Third: Look for patterns (and then try to prove inductively):
n = 4, c-coeff = 4 (perhaps exludable as an "initial" value?)
n = 6, c-coeff = 9
n = 8, c-coeff = 12 (+3 from last)
n = 10, c-coeff = 15 (+3 from last)
n = 12, c-coeff = 21 (+6 from last)
n = 14, c-coeff = 24 (+3 from last)
n = 16, c-coeff = 28 (+4 from last)
The pattern is unclear. Finding it is what remains of the problem.

Constant term is +1 except at n even being = 6, 12, and 14, where it's +A(1).

Note how n=6 was +A(1), so n=7 was +A(1) also. That's 2 consecutive +A(1). But that led to n = 12 and n=14 being +A(1), so 4 consecutive +A(1) (n = 12, 13, 14, 15).

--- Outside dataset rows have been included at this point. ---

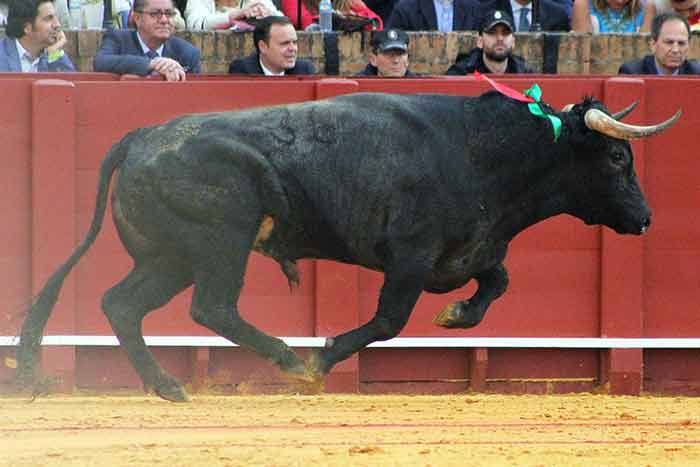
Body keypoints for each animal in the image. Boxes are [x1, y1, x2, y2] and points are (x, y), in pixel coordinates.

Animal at [13, 90, 680, 402]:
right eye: (618, 159)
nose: (647, 218)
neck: (476, 151)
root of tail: (142, 134)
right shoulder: (408, 257)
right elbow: (388, 320)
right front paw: (324, 357)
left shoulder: (471, 252)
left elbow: (496, 282)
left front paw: (455, 314)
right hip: (220, 243)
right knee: (212, 307)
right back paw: (288, 359)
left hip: (169, 257)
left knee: (122, 304)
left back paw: (169, 387)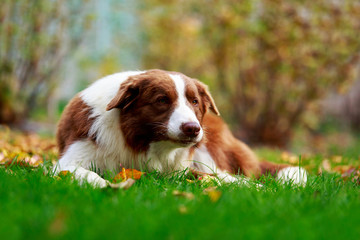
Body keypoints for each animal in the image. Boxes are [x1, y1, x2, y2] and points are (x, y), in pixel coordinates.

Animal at [54, 69, 306, 188]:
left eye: (194, 101)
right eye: (162, 100)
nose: (193, 128)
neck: (138, 141)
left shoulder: (179, 169)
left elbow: (217, 178)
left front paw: (256, 188)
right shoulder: (67, 162)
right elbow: (84, 173)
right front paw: (105, 185)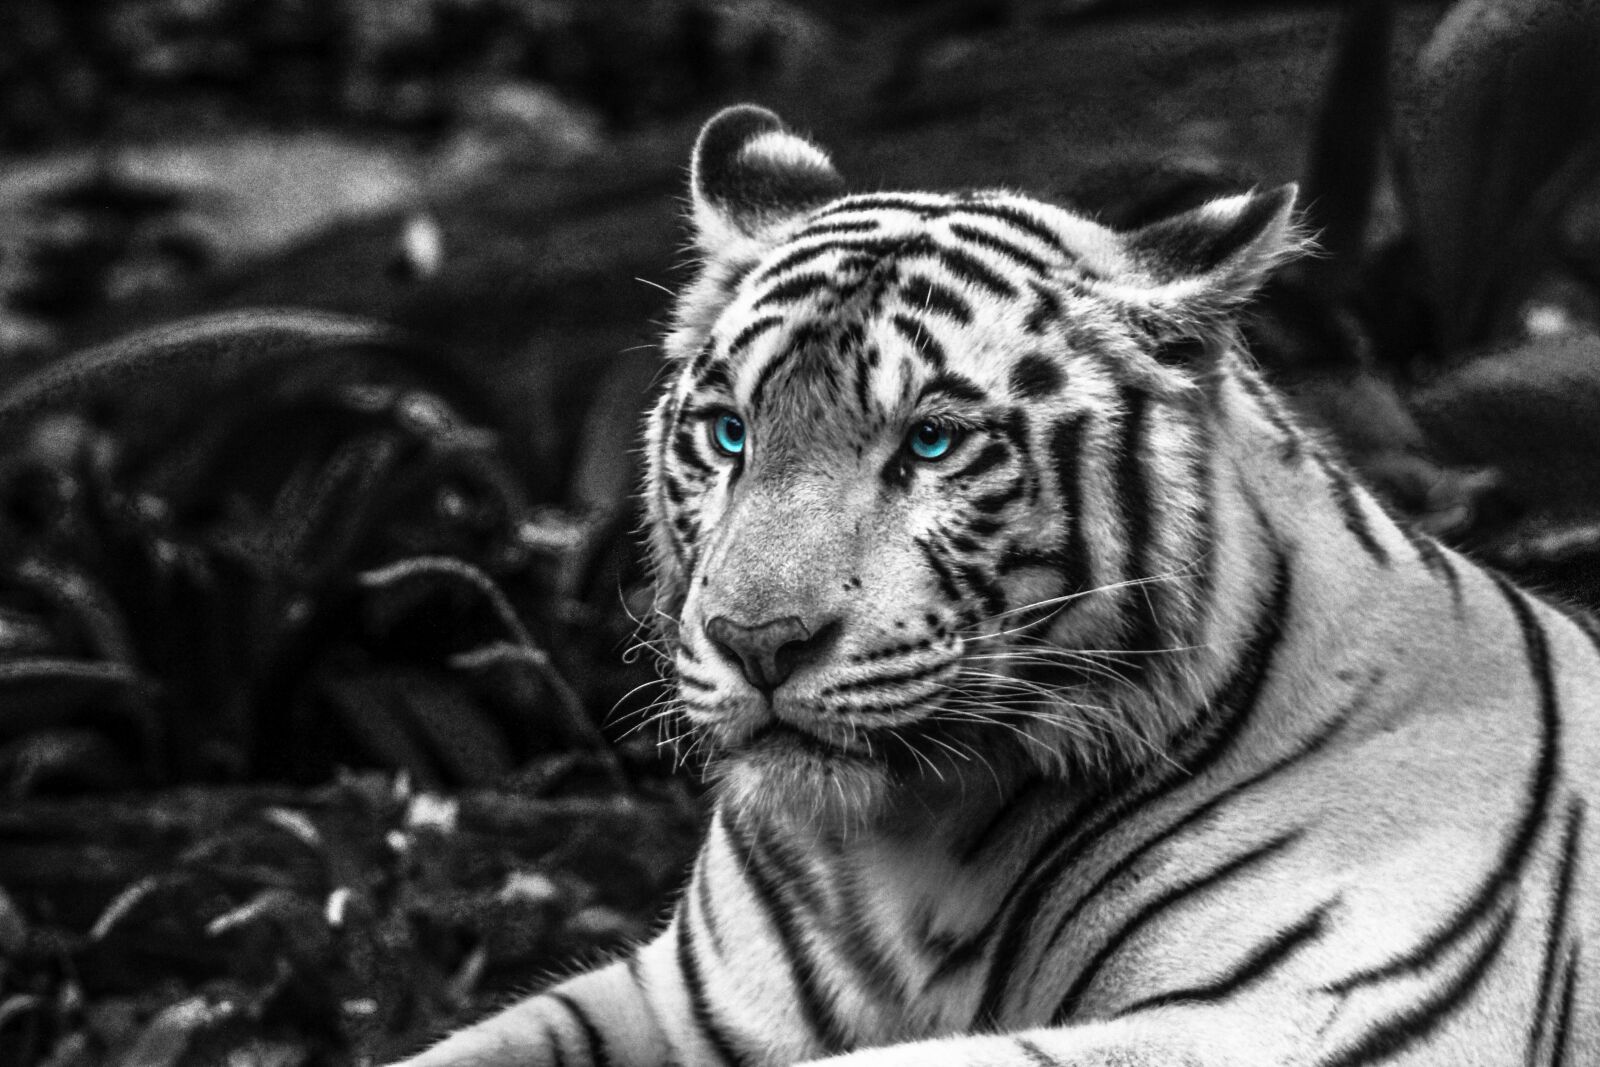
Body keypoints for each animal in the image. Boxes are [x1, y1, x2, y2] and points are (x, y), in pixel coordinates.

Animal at [390, 106, 1600, 1067]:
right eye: (729, 432)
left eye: (931, 443)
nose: (756, 639)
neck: (905, 852)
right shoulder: (684, 996)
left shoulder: (1291, 1017)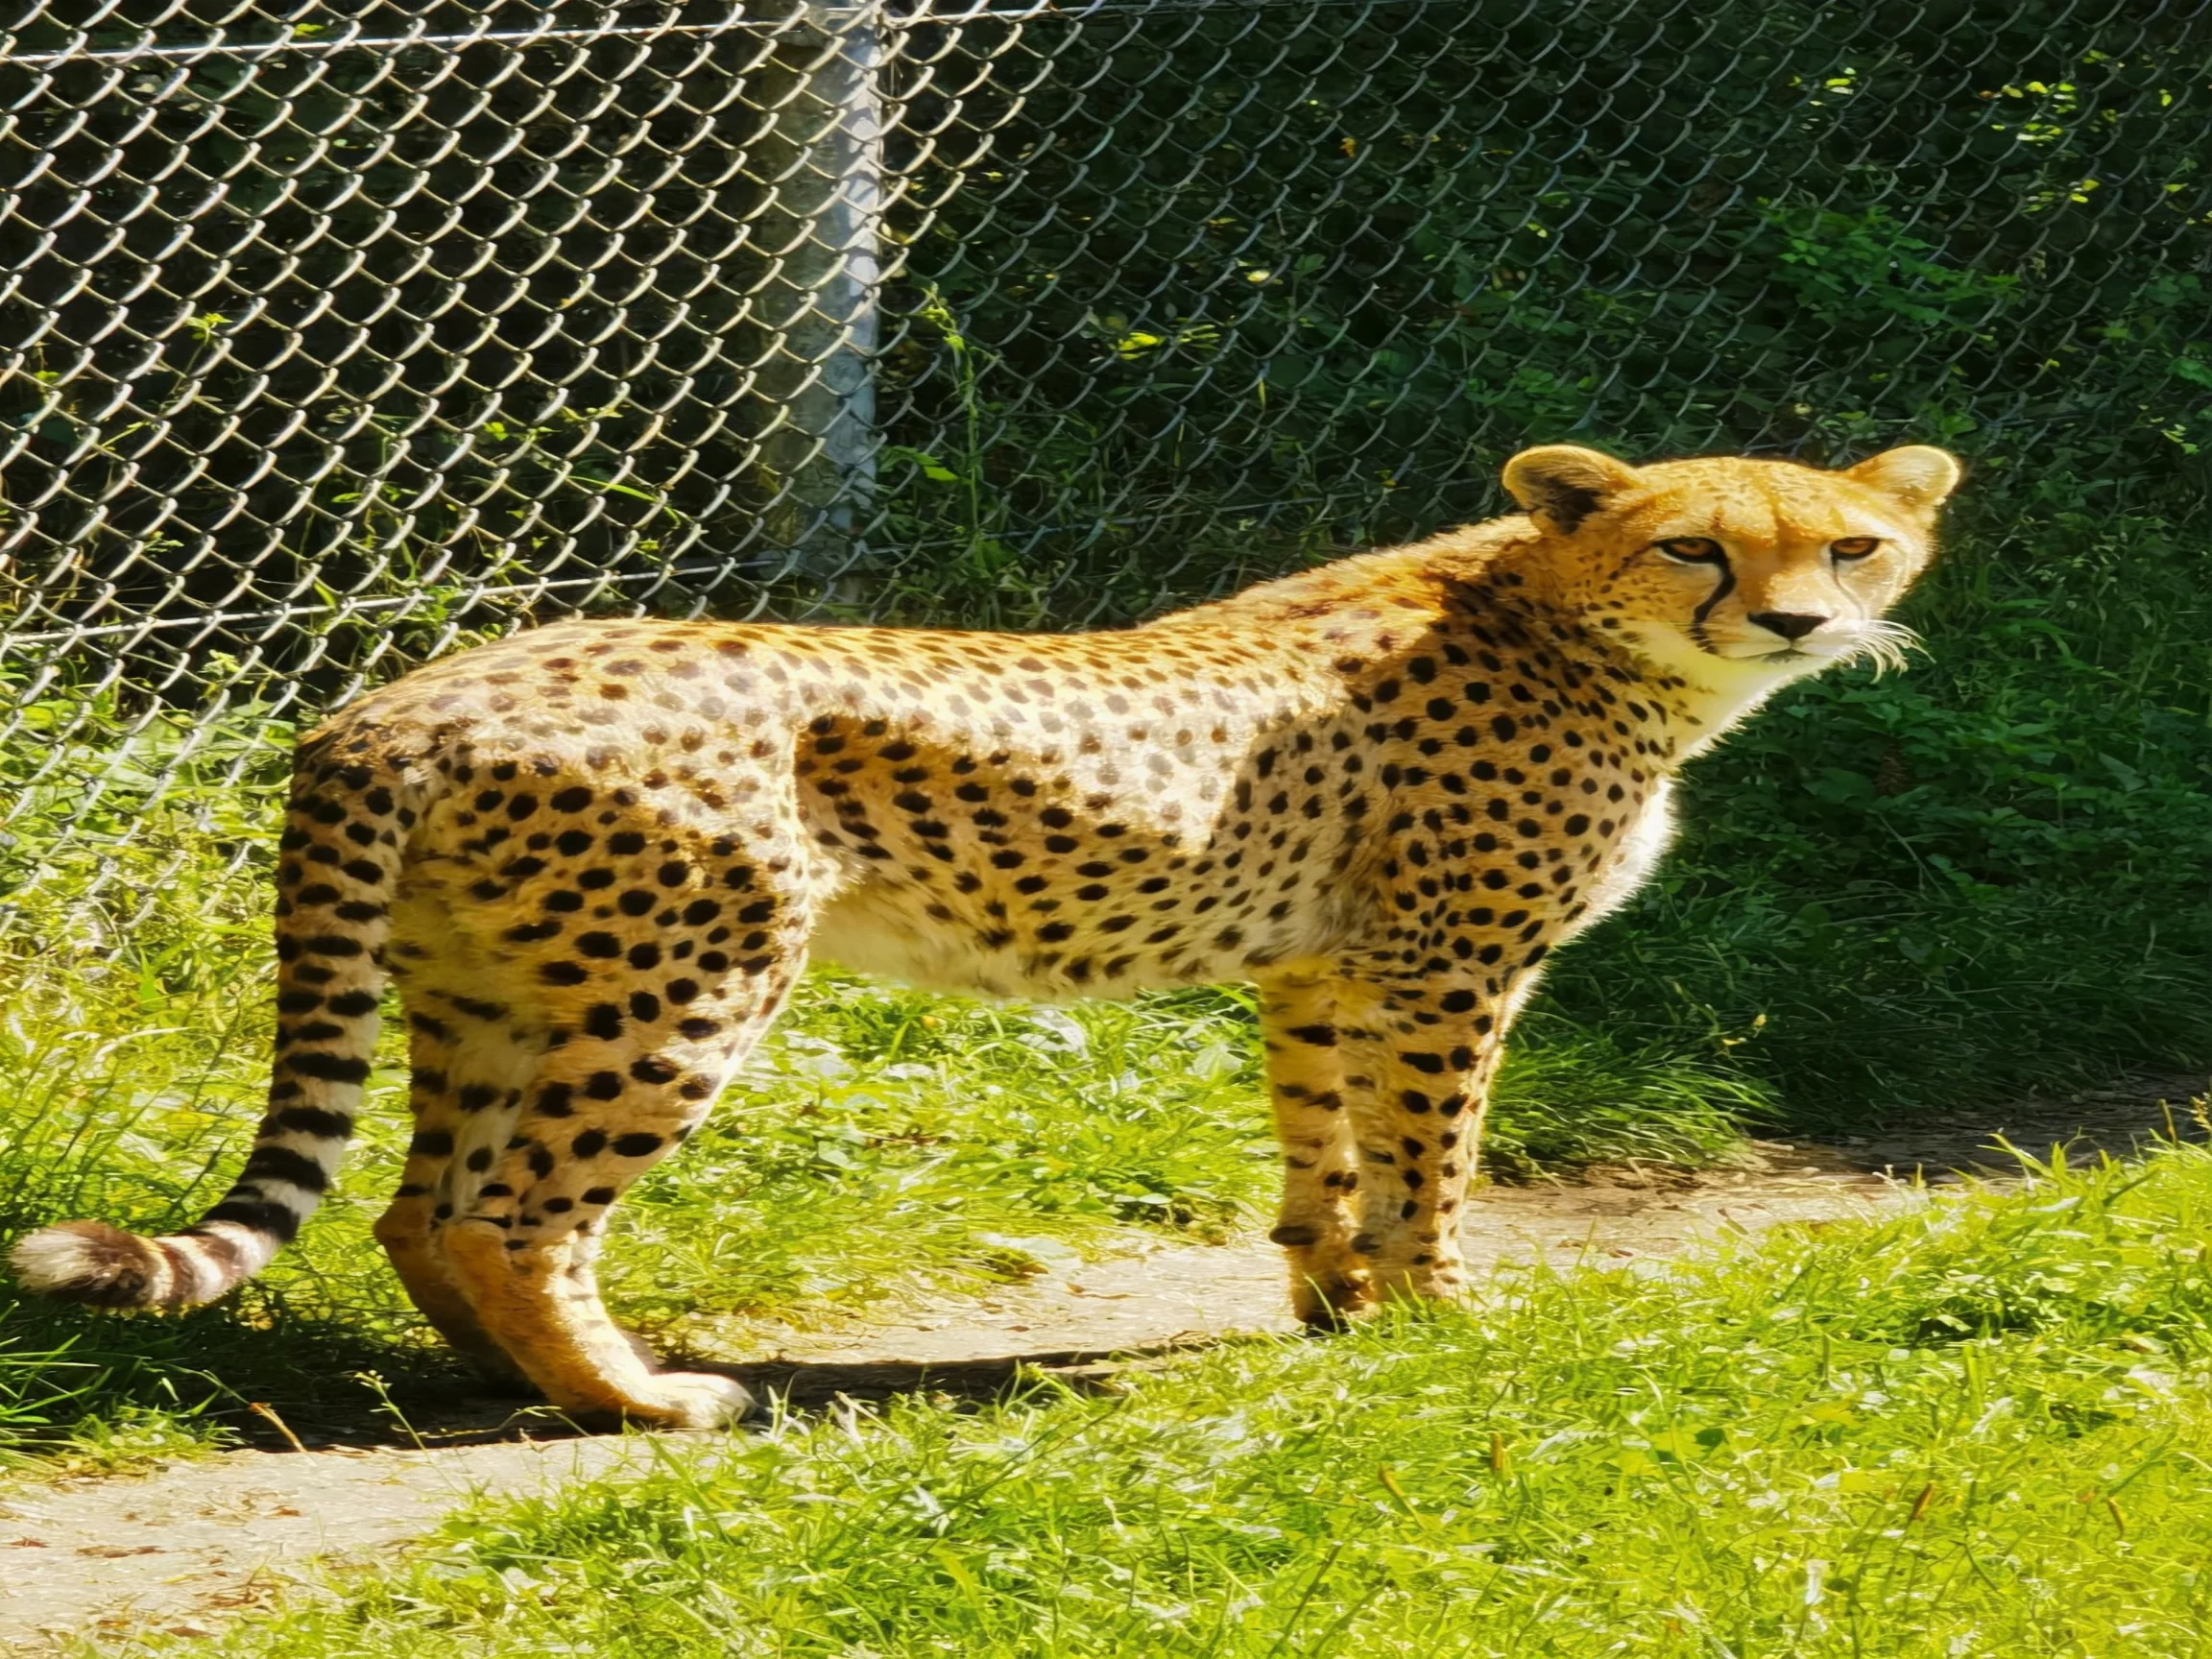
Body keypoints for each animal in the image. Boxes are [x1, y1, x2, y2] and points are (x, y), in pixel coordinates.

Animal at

Since n = 12, 13, 14, 15 are all +A(1), will have +A(1) later for n=24, 25, 26, 27, 28, 29, 30, and 31. So those 4 consecutive +A(1) leads to the next batch of +A(1)'s being 8 consecutive.
The pattern for the constant term should appears clear and calcuable.